Mechanochromism of a luminescent natural rubber under tensile deformation

Various examples are reported of chromogenic materials composed of a functional dye covalently linked to the polymer chains or physically dispersed in the continuous macromolecular matrix, the latter appears to be a more sustainable route for the industrial scale-up of these materials. In this study, a mechanochromic elastomer was prepared by physically dispersing dye materials into a rubber matrix by solution mixing technique. The employed rubber is natural rubber (NR). The NR was chosen because of its ability of strain-induced crystallization. Perylene diimide I is selected after considering its aggregachromic nature and affinity with rubber matrix. The optimum composition of dye in rubber composites was determined based on the mechanochromic performance characterized with ultraviolet/visible (UV/Vis) spectrometer, X-ray diffraction (XRD) and spectrofluorometer (FL). The UV/Vis spectrometer and FL monitor the optical responses, such as absorbance and emission property, under tensile deformation due to the breakage of dye aggregates.

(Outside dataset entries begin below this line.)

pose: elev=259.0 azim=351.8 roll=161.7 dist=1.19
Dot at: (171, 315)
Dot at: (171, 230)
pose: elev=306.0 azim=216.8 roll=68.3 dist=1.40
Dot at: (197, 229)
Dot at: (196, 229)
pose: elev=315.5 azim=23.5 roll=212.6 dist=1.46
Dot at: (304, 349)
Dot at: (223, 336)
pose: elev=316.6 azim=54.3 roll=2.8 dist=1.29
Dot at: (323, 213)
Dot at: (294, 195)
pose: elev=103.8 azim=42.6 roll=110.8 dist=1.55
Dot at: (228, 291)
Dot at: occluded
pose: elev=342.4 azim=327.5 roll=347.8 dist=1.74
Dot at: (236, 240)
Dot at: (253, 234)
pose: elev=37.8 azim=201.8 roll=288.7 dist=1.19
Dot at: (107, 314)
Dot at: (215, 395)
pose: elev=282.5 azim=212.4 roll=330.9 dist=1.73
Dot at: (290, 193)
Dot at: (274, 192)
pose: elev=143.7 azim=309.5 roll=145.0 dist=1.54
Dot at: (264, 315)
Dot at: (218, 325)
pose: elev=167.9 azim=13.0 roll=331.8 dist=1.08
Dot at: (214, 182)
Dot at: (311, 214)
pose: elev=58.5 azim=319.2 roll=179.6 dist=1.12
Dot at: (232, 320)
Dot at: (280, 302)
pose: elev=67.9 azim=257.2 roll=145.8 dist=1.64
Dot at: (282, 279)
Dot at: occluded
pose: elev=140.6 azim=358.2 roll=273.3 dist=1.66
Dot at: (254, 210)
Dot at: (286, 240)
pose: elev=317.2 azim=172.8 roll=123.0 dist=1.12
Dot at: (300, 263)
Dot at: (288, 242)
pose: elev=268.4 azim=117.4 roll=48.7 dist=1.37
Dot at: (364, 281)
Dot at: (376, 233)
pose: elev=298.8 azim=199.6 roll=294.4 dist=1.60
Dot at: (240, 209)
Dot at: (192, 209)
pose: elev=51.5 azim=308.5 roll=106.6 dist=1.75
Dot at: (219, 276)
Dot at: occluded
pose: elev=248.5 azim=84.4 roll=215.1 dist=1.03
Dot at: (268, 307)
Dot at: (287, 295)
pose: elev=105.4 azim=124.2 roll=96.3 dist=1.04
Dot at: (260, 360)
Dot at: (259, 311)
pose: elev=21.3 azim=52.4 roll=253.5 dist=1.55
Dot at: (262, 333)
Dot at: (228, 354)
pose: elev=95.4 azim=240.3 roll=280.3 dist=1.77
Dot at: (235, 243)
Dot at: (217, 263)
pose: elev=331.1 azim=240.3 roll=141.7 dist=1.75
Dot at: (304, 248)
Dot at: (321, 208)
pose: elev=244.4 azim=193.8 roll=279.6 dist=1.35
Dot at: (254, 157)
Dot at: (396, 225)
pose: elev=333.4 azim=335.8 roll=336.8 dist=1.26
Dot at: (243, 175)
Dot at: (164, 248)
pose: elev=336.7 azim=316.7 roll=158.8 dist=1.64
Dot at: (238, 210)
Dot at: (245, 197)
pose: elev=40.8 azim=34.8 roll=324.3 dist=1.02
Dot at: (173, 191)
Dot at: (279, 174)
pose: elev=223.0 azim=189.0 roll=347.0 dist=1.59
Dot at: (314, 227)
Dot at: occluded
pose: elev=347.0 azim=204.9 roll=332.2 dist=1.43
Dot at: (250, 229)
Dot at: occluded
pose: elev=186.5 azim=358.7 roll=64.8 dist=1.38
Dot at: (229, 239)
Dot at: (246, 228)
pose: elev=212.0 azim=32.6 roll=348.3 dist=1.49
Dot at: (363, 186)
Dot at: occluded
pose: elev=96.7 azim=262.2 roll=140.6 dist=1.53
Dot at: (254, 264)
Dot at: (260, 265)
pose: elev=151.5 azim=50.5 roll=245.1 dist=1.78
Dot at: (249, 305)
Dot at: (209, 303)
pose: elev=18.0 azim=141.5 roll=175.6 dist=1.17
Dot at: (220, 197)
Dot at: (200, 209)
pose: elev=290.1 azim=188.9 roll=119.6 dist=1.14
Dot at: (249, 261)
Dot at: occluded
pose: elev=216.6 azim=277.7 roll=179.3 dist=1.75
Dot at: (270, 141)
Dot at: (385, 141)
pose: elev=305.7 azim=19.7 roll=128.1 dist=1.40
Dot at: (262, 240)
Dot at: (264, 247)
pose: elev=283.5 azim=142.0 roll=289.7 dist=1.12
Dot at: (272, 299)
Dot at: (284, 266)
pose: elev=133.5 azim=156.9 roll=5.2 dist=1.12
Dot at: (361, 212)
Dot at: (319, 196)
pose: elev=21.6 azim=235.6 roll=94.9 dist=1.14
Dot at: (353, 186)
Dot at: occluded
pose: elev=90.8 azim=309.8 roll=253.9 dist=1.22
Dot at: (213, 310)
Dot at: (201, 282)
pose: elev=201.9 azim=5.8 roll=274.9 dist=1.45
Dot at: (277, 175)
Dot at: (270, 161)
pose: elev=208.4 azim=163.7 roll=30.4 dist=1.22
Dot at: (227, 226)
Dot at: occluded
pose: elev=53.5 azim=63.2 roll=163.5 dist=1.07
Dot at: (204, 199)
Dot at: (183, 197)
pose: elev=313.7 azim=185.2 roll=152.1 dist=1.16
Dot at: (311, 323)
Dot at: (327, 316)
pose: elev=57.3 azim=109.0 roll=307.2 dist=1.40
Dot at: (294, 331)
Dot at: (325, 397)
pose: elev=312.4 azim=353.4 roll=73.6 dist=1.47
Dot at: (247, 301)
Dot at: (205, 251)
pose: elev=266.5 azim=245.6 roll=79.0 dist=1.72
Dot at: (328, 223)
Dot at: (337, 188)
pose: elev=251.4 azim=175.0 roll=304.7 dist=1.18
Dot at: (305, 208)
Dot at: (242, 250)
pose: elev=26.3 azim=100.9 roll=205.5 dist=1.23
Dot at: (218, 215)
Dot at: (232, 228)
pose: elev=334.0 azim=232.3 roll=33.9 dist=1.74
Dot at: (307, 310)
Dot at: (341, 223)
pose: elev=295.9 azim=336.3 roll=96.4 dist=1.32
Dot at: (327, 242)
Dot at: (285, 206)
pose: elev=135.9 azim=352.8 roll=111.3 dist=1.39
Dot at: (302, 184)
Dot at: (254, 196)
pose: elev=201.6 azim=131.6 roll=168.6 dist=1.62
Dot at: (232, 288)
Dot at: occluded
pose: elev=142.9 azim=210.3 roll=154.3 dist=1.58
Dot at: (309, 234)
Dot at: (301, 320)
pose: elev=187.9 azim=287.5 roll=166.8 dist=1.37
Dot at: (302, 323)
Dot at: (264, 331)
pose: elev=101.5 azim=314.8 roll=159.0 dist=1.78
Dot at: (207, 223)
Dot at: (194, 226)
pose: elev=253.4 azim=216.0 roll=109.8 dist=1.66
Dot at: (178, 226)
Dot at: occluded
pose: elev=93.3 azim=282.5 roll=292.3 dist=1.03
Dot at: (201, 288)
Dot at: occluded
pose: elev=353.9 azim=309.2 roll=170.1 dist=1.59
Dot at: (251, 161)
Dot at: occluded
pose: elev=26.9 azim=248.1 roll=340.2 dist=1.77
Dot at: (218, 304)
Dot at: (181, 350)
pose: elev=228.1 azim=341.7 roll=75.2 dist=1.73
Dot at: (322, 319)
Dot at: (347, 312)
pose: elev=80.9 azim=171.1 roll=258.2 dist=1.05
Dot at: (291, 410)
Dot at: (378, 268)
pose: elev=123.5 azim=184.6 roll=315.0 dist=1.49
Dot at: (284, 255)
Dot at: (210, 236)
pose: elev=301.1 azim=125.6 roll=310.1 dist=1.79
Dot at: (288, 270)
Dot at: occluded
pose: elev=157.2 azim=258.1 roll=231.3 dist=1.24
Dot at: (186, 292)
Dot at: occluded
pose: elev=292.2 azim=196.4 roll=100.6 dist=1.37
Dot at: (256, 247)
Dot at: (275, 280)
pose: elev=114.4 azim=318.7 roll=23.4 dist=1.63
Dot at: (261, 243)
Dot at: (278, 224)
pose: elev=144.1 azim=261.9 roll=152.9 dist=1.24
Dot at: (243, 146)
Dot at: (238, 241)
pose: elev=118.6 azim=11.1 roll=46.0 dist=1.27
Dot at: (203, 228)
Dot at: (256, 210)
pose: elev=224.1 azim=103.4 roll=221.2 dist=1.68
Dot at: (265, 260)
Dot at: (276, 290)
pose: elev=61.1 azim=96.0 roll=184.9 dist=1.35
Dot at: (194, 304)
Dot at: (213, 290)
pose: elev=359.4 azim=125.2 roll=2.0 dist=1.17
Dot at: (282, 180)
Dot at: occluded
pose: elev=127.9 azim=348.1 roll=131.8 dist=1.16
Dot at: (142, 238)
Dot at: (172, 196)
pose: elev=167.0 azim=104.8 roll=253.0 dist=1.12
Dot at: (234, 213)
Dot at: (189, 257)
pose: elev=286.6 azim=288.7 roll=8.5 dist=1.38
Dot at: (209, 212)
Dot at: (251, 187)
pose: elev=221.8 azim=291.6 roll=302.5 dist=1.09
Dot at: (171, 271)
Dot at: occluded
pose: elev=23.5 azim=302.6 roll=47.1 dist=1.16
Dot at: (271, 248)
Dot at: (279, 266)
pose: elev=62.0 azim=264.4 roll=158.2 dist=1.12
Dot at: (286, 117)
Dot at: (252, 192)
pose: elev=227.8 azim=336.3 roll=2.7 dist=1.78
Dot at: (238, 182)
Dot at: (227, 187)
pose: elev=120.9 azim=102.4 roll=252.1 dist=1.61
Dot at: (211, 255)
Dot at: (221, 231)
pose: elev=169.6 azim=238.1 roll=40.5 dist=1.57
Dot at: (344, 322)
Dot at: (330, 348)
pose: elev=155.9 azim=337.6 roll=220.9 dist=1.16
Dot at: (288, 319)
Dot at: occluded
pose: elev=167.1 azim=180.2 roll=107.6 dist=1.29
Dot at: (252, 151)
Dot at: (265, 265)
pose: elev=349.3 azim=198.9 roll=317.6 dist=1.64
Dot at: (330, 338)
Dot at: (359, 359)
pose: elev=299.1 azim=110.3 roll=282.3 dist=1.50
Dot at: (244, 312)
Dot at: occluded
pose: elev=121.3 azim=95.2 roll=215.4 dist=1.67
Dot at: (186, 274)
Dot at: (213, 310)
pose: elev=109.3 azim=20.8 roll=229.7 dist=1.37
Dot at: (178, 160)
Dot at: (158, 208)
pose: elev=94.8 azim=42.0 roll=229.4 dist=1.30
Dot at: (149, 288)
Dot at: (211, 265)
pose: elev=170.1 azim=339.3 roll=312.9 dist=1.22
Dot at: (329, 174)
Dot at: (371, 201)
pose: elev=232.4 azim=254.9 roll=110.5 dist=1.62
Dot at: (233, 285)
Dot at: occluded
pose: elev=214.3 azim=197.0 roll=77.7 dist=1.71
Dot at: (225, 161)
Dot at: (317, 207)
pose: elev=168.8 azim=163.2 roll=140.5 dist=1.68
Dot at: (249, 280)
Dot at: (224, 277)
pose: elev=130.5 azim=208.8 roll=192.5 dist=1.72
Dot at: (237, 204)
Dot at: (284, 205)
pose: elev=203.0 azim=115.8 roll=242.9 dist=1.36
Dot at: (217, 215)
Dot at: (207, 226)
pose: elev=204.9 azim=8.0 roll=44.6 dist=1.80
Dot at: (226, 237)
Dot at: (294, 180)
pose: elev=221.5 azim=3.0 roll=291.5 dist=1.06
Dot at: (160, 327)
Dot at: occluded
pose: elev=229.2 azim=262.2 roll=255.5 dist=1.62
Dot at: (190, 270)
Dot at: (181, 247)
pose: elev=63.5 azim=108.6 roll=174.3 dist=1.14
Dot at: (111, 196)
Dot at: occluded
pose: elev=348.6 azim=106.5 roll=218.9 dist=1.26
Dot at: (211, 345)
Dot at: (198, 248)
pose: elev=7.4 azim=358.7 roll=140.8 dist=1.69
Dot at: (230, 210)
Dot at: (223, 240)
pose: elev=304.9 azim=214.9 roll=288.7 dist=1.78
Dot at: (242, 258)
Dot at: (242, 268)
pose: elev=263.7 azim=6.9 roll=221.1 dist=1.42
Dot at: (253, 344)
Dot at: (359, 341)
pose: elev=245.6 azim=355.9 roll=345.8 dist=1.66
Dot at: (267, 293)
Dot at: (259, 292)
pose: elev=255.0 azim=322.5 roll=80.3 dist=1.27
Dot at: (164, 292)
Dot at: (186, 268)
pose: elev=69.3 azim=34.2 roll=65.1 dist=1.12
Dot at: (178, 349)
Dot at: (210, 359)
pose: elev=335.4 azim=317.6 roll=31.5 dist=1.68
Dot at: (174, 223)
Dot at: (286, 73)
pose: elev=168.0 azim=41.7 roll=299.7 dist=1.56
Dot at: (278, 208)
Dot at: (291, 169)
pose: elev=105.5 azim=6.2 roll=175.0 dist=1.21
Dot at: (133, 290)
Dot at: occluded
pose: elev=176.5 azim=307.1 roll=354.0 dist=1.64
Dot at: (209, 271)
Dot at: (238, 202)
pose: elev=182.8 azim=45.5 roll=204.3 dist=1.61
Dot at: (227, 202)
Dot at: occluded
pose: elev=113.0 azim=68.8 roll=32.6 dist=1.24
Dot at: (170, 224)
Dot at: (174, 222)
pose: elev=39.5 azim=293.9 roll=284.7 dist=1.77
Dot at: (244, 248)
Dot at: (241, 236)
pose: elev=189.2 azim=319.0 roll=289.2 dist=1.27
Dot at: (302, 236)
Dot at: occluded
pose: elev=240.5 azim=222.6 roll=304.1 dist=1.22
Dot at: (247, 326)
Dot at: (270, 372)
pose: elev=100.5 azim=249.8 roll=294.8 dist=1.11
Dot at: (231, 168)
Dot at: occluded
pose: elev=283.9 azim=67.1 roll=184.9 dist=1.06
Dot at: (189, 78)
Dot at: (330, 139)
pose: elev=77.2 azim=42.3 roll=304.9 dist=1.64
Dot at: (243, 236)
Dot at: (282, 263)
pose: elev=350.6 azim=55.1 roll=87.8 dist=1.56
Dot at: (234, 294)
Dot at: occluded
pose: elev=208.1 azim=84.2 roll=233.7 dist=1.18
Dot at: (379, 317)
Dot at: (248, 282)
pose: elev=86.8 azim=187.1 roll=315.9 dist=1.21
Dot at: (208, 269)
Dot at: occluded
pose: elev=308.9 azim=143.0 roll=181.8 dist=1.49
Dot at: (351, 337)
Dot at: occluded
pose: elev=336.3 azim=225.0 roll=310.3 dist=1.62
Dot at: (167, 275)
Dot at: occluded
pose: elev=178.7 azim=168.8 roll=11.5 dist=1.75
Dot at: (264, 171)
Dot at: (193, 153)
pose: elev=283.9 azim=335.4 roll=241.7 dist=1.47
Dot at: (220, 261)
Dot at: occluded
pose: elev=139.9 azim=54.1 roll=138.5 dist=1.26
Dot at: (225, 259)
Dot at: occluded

Spectroscopic analysis with polarization monitors the breakage of dye aggregates and anisotropic property of the sample. The XRD monitors the change in size of dye aggregates. With polarization filtering, the breakage of dye aggregates are clearly observed and anisotropic property of the sample is also confirmed. The XRD results indicate that dye aggregates were broken during stretching because the shear force is applied to dye aggregates.